Twenty years ago, I moved from Winnipeg to Vancouver in the second week of June 1997, for a job with a software company. A week after moving into my apartment, I had to call the building manager about some light sockets not working properly, even after checking the fuse box. The first thing he said to me was, “You’ll have a great view of the fireworks in English Bay. ”
July 1, 1997, comes and goes. I see cargo ships, but no barge and no fireworks. Where I hailed from, “fireworks” meant “Canada Day.” When I mentioned the incident to a co-worker, that was the first time I heard about Symphony of Fire. Back then, there were three competing countries and a finale presenting over a two-week period. Now, as Celebration of Light (Symphony of Fire was sponsored by a tobacco company), there are still three competing countries, but no finale and shows are scheduled during one week, from Saturday to Saturday.

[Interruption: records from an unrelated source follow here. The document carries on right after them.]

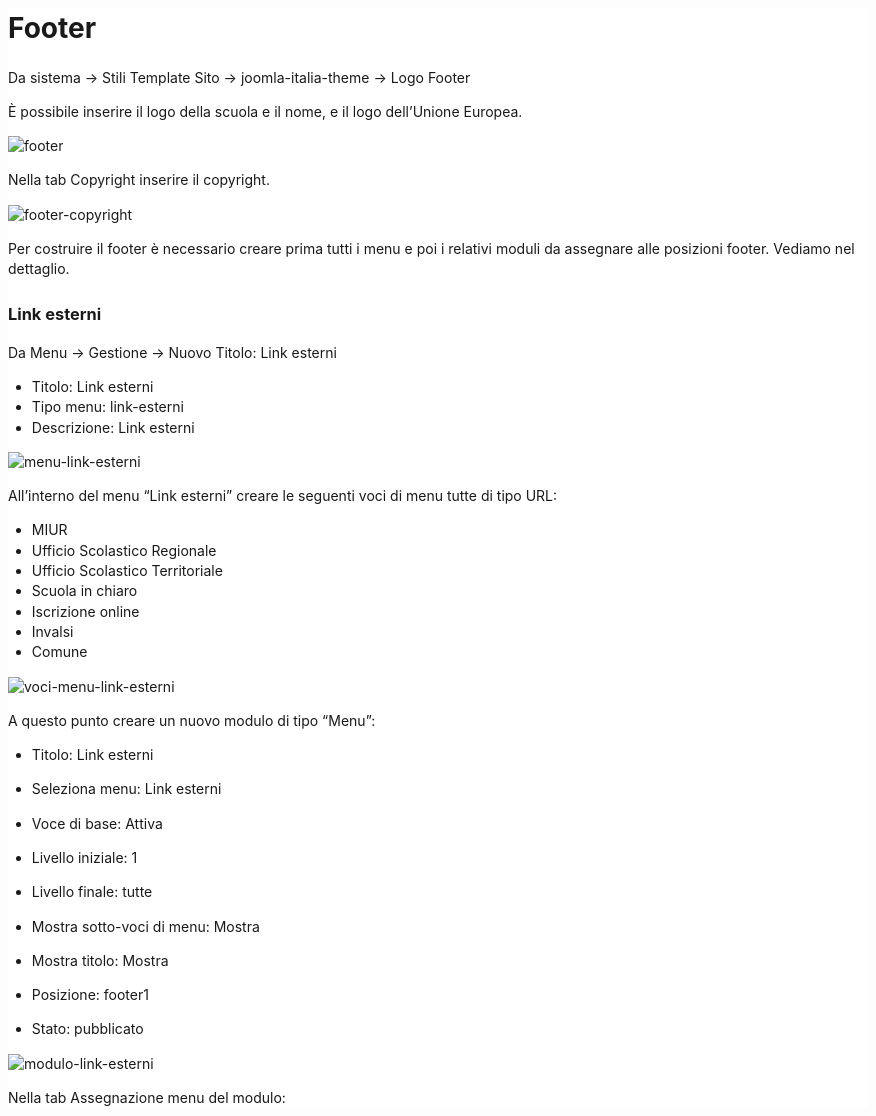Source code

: # Footer

Da sistema -> Stili Template Sito -> joomla-italia-theme -> Logo Footer 

È possibile inserire il logo della scuola e il nome, e il logo dell’Unione Europea.

![footer](https://jit.protocollicreativi.it/templates/joomla-italia-theme/doc/img/footer.png)

Nella tab Copyright inserire il copyright.

![footer-copyright](https://jit.protocollicreativi.it/templates/joomla-italia-theme/doc/img/footer-copyright.png)

Per costruire il footer è necessario creare prima tutti i menu e poi i relativi moduli da assegnare alle posizioni footer. Vediamo nel dettaglio.

### Link esterni

Da Menu -> Gestione -> Nuovo Titolo: Link esterni 

- Titolo: Link esterni
- Tipo menu: link-esterni 
- Descrizione: Link esterni

![menu-link-esterni](https://jit.protocollicreativi.it/templates/joomla-italia-theme/doc/img/menu-link-esterni.png)

All’interno del menu “Link esterni” creare le seguenti voci di menu tutte di tipo URL:

- MIUR
- Ufficio Scolastico Regionale
- Ufficio Scolastico Territoriale
- Scuola in chiaro
- Iscrizione online
- Invalsi
- Comune

![voci-menu-link-esterni](https://jit.protocollicreativi.it/templates/joomla-italia-theme/doc/img/voci-menu-link-esterni.png)

A questo punto creare un nuovo modulo di tipo “Menu”:

- Titolo: Link esterni 
- Seleziona menu: Link esterni
- Voce di base: Attiva
- Livello iniziale: 1
- Livello finale: tutte
- Mostra sotto-voci di menu: Mostra

- Mostra titolo: Mostra
- Posizione: footer1
- Stato: pubblicato

![modulo-link-esterni](https://jit.protocollicreativi.it/templates/joomla-italia-theme/doc/img/modulo-link-esterni.png)

Nella tab Assegnazione menu del modulo:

For the very first time I watched the fireworks, I had no furniture on the balcony. I sat on the cement floor with my back against the wall and watched the show. I remember watching and be amazed, particularly by the ones that seemed to travel – come right at me as if they were going to hop over the railing. For Saturday’s show I hauled a pile of cushions outside and sat happily ensconced for half an hour.
Since I moved into the apartment, I have never missed the Symphony of Fire or the Celebration of Light. I don’t do very well in crowds, (read about my Canada Day adventures here), so I have never actually gone down to the beach to watch the fireworks. It’s hard to convince myself to brave the regularly anticipated 500,000 people per show when I have my own front row seat.